There's several reasons to believe Kant would not
- include a duty to prevent another person's unethical actions
OR
- consider preventing the action of another person in general moral
First let's start with the distinction between these categories. Type 1 is whether this would fall under the required duties that arise out of the categorical imperative. While Kant supplies several formulations, the important point here is the distinction between perfect duties and imperfect duties (see https://plato.stanford.edu/entries/kant-moral/ and also Marcia Baron, Kantian Ethics almost without Apology). For Kant, perfect duties arise from either
- considering what is universally required
OR
- identifying what is necessary to respect rational beings as ends.
Imperfect duties, in contrast, arise for human rational beings because they at times need things. Thus, we have an imperfect duty to assist others and to develop our talents, because we have at times needed others to act according to maxims that accord with this but not at all times.
To this, we need to join an odd and often over-looked feature of Kant's ethics: that Kant believes we are to assume that humans and other rational creatures act rationally. This is a major motive for his views on lying (prior to the sense in which he thinks it violates a duty to one's self in Metaphysics of Morals).
It's also a mirror image of the Kantian idea that you can do the "right" action but not from the right maxim and thus not have acted morally (Groundwork Section 1 -- discussion of the shopkeeper; n.b. that doesn't mean the shopkeeper acts immorally).

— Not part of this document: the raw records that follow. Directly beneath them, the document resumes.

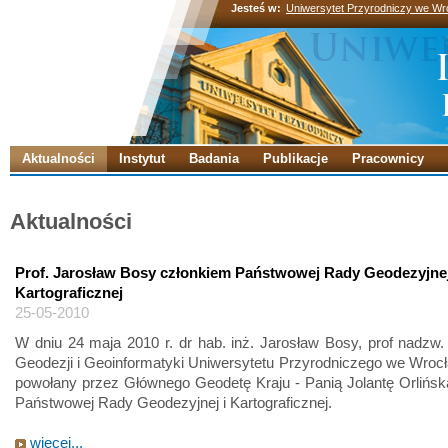
Jesteś w:
Uniwersytet Przyrodniczy we Wr
Aktualności
Instytut
Badania
Publikacje
Pracownicy
Aktualności
Prof. Jarosław Bosy członkiem Państwowej Rady Geodezyjnej
Kartograficznej
25-05-2010
W dniu 24 maja 2010 r. dr hab. inż. Jarosław Bosy, prof nadzw. 
Geodezji i Geoinformatyki Uniwersytetu Przyrodniczego we Wrocł
powołany przez Głównego Geodetę Kraju - Panią Jolantę Orlińsk
Państwowej Rady Geodezyjnej i Kartograficznej.
więcej...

Returning to the question of whether we can have a duty to actively prevent another's unethical actions, we can first ask whether we have a perfect duty to do so. The answer on the Kantian picture is no, because it would make no sense for any rational to have a moral maxim of harming others, so there's no way to have an perfect duty to prevent others from harming since this would never rationally arise.

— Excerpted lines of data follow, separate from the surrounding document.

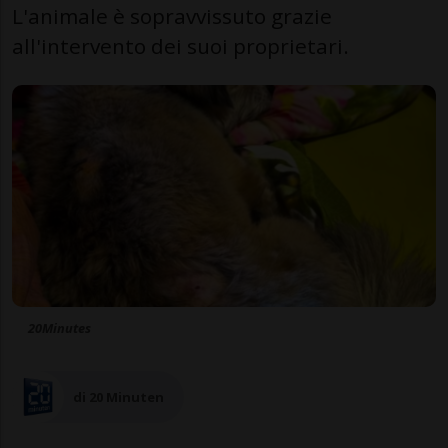
L'animale è sopravvissuto grazie
all'intervento dei suoi proprietari.
20Minutes
di 20 Minuten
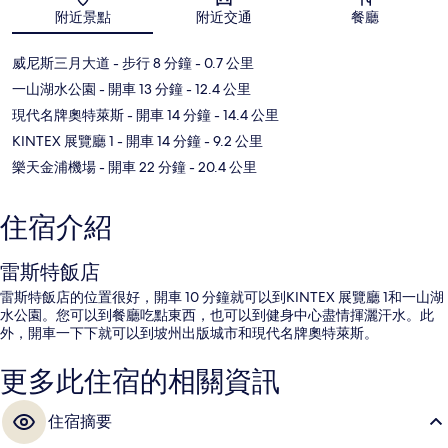
地圖
附近景點
附近交通
餐廳
威尼斯三月大道
- 步行 8 分鐘
- 0.7 公里
一山湖水公園
- 開車 13 分鐘
- 12.4 公里
現代名牌奧特萊斯
- 開車 14 分鐘
- 14.4 公里
KINTEX 展覽廳 1
- 開車 14 分鐘
- 9.2 公里
樂天金浦機場
- 開車 22 分鐘
- 20.4 公里
住宿介紹
雷斯特飯店
雷斯特飯店的位置很好，開車 10 分鐘就可以到KINTEX 展覽廳 1和一山湖
水公園。您可以到餐廳吃點東西，也可以到健身中心盡情揮灑汗水。此
外，開車一下下就可以到坡州出版城市和現代名牌奧特萊斯。
更多此住宿的相關資訊
住宿摘要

I want to briefly skip over the potential for an imperfect duty to prevent others from causing harm to state that for Kant, in general, the prevention of the expression of another's will is immoral, because others are assumed to be acting rationally and worthy of respect in our treatment of their wills. This is a strong motive for Kant's view "On a Supposed Right to Lie" in response to a killer where he rejects lying as an option (contra many of his contemporary followers).
At best, I think you could argue we have an imperfect duty -- meaning a duty we can do some of the time -- to prevent others from causing harm. But this would have to be severely qualified. First, it would have to be qualified in the sense that we are not acting to prevent the will of a rational creature, because on Kant's view we should assume a rational creature is trying to act morally. In other words, it would have to be narrowly restricted to obvious wrongs like murder (for which Kant believes there can be no moral maxim).